The “glass bubble” effect

This assumption that everyone holds our beliefs gives rise to what I call the “glass bubble” effect, which is what happens outside the echo chamber. The glass bubble tricks us into thinking that we don’t need to use logic to prove anything. We, on one side of the argument, are in a glass bubble screaming at people in the other glass bubble. They can’t understand us, because they can’t hear us. They only see us flailing around and stomping and moving our mouths. Likewise, we can’t understand them. Sure, the people around us agree, and that makes us feel good. But an effective and civil discussion can never come from a circle jerk about cheaters being mean.

Online arguments have devolved into a contest of who can throw the most savage insults at the other side, a contest judged by people who already agree with them. If someone says something we don’t agree with, we call them racist, sexist, white cishet scum, stupid, insensitive or any range of names under the sun, regardless of where our specific beliefs lie.

For instance, I once argued that labelling the preference for fair skin in East Asia as racist was not something East Asians could relate to and that it made no sense to use the word “racism” to criticize that way of thinking. I agreed that it was bad, just like fat-shaming in America, but I argued that it had to be placed into the correct context: classism. I was dragged as a “racist sympathizer.” In fact, the only reason I spoke out was because I cared about tackling colorism, and I wanted to make a difference instead of just ranting about it to my glass bubble.

People are praised as “savage” when they publicly crush dissent with insults, because of which online discourse lacks analytical or critical thinking. It has created “callout culture,” where as soon as someone expresses an unpopular opinion, they are shamed before the whole world.

Yes, it is funny when someone tweets — “Yeah I’m Mexican and don’t speak Spanish, but when will your mayonnaise ass speak 17%-Irish 23%-Italian 54%-Polish 100%-Raciste-Faciste-Blanc-Fromage?” (two real tweets smashed together). But this attitude makes people afraid, which is the worst thing we can do.

If we make people afraid to ask questions like “What’s wrong with being pro-life?” (a real question sent to me privately by someone who feared being dragged) or “Why can’t I assume that Mexican people speak Spanish?” — how will we convince people who are willing to listen that it’s wrong? How will we make any change in the world?

 

Relearning the art of civil discussion

Like the social heroes who came before us, it is up to us to prove that the changes we want can make the world a better place. In some ways, that isn’t fair.

But incremental change and logical compromise are better than nothing, and we aren’t always 100 percent right in the first place. We, like everyone else, can learn something from people who disagree with us, and our opinions and strategies can evolve to make a real difference.

Rather than being absolutists and labeling people who disagree with us as “bad,” we should understand that they only differ from us by their opinions.
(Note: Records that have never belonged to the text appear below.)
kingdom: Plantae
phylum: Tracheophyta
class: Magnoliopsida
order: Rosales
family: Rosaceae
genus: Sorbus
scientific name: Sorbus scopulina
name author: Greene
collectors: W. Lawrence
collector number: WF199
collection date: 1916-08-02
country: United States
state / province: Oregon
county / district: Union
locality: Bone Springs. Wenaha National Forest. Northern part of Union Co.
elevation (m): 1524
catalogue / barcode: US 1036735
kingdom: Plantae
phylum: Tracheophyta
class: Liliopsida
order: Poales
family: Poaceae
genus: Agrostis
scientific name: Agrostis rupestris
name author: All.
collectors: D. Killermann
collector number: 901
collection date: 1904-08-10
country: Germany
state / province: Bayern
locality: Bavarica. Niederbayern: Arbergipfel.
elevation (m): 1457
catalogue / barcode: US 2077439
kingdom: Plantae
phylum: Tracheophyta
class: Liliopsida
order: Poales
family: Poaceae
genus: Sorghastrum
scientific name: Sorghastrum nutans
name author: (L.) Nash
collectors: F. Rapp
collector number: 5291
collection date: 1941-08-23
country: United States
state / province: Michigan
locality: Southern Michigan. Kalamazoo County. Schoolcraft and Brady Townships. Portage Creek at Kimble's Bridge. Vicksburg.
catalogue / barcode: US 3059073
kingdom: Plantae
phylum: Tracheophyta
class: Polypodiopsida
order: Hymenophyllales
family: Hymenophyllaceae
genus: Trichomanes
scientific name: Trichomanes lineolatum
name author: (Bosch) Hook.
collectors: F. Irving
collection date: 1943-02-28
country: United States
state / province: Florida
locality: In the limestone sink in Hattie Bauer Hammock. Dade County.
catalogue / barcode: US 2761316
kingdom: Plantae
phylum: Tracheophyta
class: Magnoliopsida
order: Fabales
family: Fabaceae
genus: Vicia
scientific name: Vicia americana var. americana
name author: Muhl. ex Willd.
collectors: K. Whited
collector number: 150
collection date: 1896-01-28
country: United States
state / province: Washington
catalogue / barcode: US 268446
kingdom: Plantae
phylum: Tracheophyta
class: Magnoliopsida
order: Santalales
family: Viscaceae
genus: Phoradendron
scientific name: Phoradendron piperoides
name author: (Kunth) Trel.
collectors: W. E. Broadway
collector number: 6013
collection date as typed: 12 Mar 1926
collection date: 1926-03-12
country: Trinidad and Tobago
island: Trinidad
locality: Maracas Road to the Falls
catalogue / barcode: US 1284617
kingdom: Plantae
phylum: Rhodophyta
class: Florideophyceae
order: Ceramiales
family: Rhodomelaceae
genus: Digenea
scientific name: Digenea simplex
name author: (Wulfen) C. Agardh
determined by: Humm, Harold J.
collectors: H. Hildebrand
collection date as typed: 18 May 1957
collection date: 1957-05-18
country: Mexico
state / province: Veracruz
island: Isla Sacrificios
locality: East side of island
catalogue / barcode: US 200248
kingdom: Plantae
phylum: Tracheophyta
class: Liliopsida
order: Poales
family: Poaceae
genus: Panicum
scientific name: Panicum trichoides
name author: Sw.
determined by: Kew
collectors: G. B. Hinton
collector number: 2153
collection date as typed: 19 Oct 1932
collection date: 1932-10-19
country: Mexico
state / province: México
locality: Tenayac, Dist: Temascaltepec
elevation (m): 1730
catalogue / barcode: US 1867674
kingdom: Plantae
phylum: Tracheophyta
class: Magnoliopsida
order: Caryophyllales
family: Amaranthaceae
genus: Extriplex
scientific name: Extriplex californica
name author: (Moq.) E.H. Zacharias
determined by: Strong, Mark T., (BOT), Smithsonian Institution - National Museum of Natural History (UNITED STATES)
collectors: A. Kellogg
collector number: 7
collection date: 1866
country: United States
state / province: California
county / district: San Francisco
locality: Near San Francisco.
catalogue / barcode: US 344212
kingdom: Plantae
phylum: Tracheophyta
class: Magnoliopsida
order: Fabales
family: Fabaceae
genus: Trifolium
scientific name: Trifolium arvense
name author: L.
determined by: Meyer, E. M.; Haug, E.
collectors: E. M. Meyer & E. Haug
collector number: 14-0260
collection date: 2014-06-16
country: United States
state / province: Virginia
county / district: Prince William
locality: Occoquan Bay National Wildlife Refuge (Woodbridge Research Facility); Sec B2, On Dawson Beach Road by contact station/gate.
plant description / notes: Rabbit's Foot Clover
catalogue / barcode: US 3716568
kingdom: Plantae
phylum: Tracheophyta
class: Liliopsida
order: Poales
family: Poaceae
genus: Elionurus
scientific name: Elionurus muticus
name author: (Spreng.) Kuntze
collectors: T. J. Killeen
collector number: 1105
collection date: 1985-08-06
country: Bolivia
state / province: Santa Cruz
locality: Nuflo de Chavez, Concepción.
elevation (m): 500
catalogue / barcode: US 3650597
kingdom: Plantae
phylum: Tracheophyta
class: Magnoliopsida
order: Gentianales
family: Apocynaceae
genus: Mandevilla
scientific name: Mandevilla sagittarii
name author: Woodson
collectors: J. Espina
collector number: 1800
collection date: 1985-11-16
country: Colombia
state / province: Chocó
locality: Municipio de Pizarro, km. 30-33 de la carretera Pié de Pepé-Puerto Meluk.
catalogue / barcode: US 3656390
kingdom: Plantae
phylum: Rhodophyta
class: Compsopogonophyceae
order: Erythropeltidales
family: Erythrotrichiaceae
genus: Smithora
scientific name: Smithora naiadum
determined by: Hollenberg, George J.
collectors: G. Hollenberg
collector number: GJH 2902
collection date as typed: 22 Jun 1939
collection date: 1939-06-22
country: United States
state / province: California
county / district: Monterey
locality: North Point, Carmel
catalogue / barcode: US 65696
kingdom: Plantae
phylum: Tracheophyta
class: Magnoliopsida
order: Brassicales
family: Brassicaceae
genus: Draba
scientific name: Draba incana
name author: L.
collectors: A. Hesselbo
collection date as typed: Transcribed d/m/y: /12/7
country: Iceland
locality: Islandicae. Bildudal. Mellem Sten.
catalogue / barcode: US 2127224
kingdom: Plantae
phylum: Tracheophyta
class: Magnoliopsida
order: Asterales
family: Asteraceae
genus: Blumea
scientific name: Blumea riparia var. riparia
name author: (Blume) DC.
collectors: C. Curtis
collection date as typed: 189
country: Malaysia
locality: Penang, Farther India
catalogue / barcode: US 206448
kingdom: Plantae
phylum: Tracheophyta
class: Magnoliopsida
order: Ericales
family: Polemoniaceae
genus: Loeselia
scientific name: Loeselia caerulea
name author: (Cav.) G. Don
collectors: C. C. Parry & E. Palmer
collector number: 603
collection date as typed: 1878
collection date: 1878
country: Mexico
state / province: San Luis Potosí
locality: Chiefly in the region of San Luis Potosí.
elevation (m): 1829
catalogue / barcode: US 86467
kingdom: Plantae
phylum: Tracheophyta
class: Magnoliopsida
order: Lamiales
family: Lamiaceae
If we believe in what we stand for, we should not feel compelled to shame them into believing the things we do.

We should feel confident enough to invite them to have a calm, logical conversation where we clarify and explain our premises. We can’t force people to change everything they think, but we can invite them to consider our beliefs, just as they can invite us to consider theirs. We can strengthen our own cases by accepting that we can be wrong.

It is only through the courage to make our own ideologies vulnerable that we show our conviction in our ideas and cultivate a progressive dialogue.